** TEXT UNDER STUDY follows **
No slowup in floating and development technology
Åsgard A piperacks and flare boom under construction at Aker Stord.Norway's offshore fabrication yards are working near capacity, but it is unclear at present how long the boom will last, especially in the light of the new government's declared intention to slow the pace of development activity.
At present, there is no lack of potential future development projects, which suggests fabrication demand should remain at a high level over the next couple of years. Floaters continue to make up the bulk of upcoming projects.
Saga shortly may award a contract for a large - around 23,000 tons - semisubmersible unit for Snorre North. This installation, Saga promises, will be crammed with environmentally sound technology.
The same operator also is in the early stages of planning the complex Halten Bank South development, including a large TLP on Kristin to which subsea completions on Lavrans, Tyrihans and Trestakk will be tied back.
Other possible floaters include dedicated oil FPSOs on Statoil's Midgard and Snoehvit fields, an FPSO on Norsk Hydro's Gjoea Field and a semisub for the same operator's Fram.
Fabrication contracts for water injection platforms for Phillips' Eldfisk and Amoco's Valhall fields may have recently been awarded.
Bids also have been submitted for Statoil's Huldra wellhead platform - the field is currently planned to start production in 2000.
** End of TEXT UNDER STUDY **
** DATA follows **
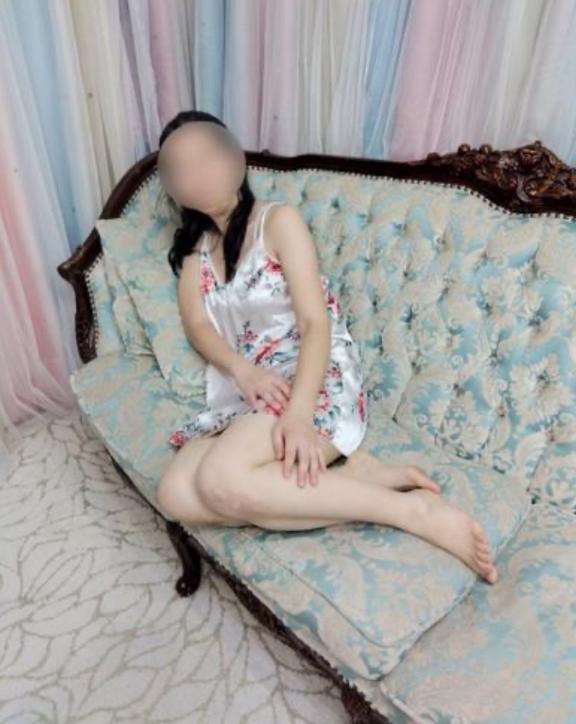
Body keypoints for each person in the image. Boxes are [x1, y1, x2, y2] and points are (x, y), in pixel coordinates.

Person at [156, 110, 498, 584]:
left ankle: (412, 512)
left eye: (204, 158)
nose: (194, 174)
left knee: (220, 481)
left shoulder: (277, 221)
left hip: (310, 374)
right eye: (180, 168)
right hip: (254, 388)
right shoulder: (196, 255)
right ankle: (352, 478)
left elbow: (315, 322)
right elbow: (198, 327)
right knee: (174, 494)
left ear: (233, 160)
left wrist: (299, 415)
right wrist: (243, 371)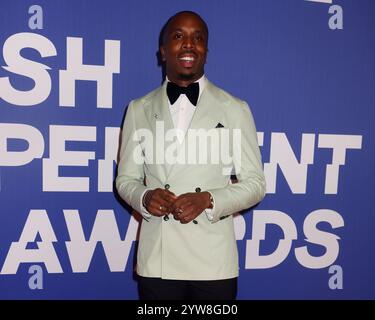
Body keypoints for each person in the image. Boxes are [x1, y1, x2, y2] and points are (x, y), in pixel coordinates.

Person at [116, 11, 266, 300]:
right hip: (159, 259)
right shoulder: (138, 109)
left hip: (212, 263)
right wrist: (145, 197)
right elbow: (126, 180)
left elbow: (255, 183)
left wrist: (209, 199)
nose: (189, 44)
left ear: (206, 52)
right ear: (163, 51)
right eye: (178, 36)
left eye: (198, 38)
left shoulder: (235, 109)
** End of DATA **
> _YOUR GOAL_
From the sentence in the article on Norway's offshore fabrication yards that begins "Other possible floaters include", list every field named.

> _ANSWER BELOW_
Midgard, Snoehvit, Gjoea, Fram